Striking Concepts: The Architectural Projects Unveiled This Month
Even during a pandemic, the constant flow of new building designs and concepts doesn’t stop. From high-concept ideas to schemes that will soon become a reality, we look at some of most notable new projects to be unveiled this month
The winner of a competition to design an innovation centre for companies in the health and life sciences industries, Forskaren is designed with the highest possible sustainability standards in mind. Pursuing LEED Platinum certification, the 24,000m2 building makes considerable use of natural light and materials, with a dynamic façade of wooden slats to provide natural shading. It also uses features rooftop solar panels. ”Forskaren is a very ambitious project,” said Jan Ammundsen, partner in charge and senior partner at 3XN. ”The building will serve as a landmark of its central location, where it will interact with the city and create new collaborative environments.

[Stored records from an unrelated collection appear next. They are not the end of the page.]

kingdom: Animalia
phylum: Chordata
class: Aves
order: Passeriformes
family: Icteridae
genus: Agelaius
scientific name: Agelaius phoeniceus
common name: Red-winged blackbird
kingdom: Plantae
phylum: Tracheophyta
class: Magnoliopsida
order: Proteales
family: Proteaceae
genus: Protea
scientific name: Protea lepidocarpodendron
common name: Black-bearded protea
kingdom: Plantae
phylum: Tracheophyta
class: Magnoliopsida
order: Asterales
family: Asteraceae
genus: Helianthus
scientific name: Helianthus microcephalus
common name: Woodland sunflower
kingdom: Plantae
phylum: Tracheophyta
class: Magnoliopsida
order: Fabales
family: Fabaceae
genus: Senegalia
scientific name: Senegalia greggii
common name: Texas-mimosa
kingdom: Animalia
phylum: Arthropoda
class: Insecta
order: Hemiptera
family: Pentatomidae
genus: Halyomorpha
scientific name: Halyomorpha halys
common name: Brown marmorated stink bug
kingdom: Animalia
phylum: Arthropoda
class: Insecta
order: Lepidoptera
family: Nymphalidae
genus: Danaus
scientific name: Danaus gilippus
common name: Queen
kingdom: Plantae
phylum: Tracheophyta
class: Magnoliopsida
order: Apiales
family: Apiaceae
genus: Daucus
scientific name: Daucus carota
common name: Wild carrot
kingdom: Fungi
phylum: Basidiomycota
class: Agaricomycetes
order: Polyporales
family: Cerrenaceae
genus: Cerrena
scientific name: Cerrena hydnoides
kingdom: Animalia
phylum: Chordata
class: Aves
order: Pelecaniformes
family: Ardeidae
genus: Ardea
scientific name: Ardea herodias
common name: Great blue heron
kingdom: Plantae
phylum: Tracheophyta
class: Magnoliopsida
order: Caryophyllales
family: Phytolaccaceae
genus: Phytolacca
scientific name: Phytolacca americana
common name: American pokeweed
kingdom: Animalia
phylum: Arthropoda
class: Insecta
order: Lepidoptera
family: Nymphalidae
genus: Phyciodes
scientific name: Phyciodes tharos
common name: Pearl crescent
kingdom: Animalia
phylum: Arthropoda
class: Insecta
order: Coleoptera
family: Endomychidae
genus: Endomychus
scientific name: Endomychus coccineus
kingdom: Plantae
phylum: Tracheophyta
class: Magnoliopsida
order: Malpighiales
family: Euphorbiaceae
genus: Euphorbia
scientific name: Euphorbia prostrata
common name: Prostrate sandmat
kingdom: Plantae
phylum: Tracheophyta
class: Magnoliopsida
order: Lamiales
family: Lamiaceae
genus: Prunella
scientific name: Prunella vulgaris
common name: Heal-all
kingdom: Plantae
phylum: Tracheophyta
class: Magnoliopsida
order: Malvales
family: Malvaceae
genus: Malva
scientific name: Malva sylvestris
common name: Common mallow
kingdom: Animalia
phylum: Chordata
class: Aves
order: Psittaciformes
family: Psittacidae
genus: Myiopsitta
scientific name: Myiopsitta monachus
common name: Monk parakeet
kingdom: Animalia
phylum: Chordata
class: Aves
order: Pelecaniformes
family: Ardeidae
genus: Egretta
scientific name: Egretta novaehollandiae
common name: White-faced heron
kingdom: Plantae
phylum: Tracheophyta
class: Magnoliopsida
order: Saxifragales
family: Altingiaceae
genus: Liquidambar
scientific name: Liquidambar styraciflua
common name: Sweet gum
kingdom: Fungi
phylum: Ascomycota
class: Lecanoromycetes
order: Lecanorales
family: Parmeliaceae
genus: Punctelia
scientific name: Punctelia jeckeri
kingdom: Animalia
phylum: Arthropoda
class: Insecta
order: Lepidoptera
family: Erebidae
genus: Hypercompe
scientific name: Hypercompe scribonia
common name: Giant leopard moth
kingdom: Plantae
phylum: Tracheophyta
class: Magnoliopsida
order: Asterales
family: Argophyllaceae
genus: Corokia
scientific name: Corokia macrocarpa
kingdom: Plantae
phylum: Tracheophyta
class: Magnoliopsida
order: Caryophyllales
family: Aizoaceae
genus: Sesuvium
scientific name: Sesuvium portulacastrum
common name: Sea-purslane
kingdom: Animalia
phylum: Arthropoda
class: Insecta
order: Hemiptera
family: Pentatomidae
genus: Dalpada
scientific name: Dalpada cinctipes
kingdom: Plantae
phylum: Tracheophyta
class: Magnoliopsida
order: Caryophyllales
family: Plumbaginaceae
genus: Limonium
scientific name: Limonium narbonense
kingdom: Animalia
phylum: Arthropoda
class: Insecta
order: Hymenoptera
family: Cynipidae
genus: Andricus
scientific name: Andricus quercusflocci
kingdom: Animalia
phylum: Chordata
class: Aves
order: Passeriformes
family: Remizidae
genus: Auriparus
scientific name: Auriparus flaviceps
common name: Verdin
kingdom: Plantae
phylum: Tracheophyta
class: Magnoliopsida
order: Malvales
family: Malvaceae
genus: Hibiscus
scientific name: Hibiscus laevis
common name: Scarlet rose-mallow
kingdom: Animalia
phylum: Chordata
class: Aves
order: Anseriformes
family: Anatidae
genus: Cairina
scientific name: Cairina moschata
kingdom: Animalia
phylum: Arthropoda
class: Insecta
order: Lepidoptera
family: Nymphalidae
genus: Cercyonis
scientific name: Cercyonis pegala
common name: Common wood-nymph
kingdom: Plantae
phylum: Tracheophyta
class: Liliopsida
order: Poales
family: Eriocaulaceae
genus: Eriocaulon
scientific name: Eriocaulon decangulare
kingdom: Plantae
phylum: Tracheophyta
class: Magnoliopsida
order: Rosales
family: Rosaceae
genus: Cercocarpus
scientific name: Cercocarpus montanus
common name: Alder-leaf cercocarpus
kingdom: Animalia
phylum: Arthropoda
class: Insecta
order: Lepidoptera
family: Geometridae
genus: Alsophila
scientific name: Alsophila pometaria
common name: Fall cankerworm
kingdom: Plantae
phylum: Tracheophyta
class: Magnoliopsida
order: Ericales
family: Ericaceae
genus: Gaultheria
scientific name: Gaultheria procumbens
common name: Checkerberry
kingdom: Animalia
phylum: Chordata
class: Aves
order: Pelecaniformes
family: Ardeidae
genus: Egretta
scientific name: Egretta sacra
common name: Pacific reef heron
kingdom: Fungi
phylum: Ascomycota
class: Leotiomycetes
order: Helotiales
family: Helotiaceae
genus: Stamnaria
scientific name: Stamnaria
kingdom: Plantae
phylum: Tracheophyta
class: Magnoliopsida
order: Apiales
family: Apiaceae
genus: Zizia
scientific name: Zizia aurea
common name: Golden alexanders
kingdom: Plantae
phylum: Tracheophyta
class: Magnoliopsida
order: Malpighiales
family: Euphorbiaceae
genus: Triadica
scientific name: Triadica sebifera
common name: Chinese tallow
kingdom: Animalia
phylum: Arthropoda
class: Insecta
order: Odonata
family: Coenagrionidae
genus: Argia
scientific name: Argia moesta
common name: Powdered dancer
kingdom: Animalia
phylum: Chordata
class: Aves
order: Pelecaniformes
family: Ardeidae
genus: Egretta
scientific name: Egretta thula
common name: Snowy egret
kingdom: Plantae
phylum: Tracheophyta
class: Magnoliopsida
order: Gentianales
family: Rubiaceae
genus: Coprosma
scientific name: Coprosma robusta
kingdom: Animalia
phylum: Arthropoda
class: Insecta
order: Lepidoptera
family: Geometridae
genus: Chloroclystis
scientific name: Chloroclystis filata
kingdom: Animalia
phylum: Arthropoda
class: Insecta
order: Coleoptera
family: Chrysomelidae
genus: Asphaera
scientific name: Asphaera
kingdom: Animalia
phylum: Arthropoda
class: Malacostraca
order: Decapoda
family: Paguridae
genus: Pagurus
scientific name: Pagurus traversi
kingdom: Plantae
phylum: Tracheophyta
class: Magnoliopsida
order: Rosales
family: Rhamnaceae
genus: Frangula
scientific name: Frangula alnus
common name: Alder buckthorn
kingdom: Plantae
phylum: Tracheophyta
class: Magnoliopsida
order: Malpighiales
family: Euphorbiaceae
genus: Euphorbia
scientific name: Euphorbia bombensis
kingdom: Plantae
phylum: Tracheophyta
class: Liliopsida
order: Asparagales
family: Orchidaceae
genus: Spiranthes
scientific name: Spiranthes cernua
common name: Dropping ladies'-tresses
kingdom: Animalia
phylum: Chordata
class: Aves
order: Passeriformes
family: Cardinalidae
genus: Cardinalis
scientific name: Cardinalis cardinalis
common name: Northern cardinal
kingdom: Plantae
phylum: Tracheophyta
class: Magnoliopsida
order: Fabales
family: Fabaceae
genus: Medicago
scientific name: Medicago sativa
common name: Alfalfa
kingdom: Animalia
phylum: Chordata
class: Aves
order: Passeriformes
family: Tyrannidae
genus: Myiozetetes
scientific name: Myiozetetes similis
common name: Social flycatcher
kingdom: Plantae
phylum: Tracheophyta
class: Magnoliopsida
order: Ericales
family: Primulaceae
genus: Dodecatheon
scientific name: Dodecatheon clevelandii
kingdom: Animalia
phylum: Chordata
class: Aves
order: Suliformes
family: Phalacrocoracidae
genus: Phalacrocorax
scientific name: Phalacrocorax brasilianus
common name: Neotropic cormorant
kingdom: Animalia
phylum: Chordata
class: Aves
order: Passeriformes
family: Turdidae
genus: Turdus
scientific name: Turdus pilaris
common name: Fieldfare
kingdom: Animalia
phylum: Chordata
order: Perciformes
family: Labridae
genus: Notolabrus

In addition, sustainability is front and center and the building will provide optimal daylight, social zones and green settings for those working within.”
Image courtesy of 3XN
Rub’ Al Khali, Saudi Arabia
An entry for the Desert Resort Competition, this design by X-Architects takes on the challenging desert environment to create a luxury resort amidst the Rub’ Al Khali, a sand sea dotted with salt flats. A series of villas, like the one pictured, take inspiration from the native desert rose, while other structures are designed to blend into the surrounding dunes, providing shading and protection from the harsh environment. A white spa ‘carpet’ carved out of salt also provides a healing environment, with a series of walls offering shading and delineation. The result is what X-Architects describes as “a constellation of architecture strategically placed on the vast terrain”, providing an ethereal and varying project across the 240,000 sqm site.
Image courtesy of Vyonyx
North West Museum and Art Gallery
Burnie, Tasmania, Australia
Set to be the new home of Burnie’s Regional Art Gallery and Museum, this project is designed to reflect the natural environment, communities, heritage and history. The structure itself is intended to attract visitors as much as the exhibits it contains, with a form inspired by the rugged coastline of North West Tasmania. It features gallery space, back-of-house facilities and storage set over four stories, with an urban room on the ground floor to invite visitors in. Sliced through the structure are landscaped keyhole spaces that provide views from within the gallery while reflecting the rainforests found in the area. The project is currently on hold due to Covid-19, but is set to resume at some point in the future.
Image courtesy of Terroir
Pernod Ricard Malt Whisky Distillery
Emeishan, Sichuan, China
Set to become the home for China’s first whisky, the Pernod Ricard Malt Whisky Distillery draws inspiration from both the whisky making process and the surrounding landscape. Positioned in the UNESCO World Heritage Site of Emeishan, the scheme draws from the spirituality and tranquility of the surrounding area. Surrounded on three sides by Liu Creek, and offering a direct vista of the Emei mountain, the scheme incorporates this relationship with the landscape into the design contrasting it with the industry of the production. Neri&Hu describes it as embodying “the essentially Chinese concept of the dichotomy of two elements that exist in opposition yet complement each other”.
Image courtesy of Neri&Hu
Architects: Marshall Blecher & Studio Fokstrot
Designed to inject “wilderness and whimsy” into the city of Copenhagen, this series of floating islands is intended to add a new aspect to the urban space. Designed for use by fishermen, stargazers, swimmers and boaters, the islands form a “parkipelago” that will be constructed using traditional wooden boat building techniques in the nearby boatbuilding yards. It will also provide an additional environment for wildlife, with grasses, plants and trees providing habitats for insects and birds, while anchor points below the water level will support seaweed, mollusks and fish.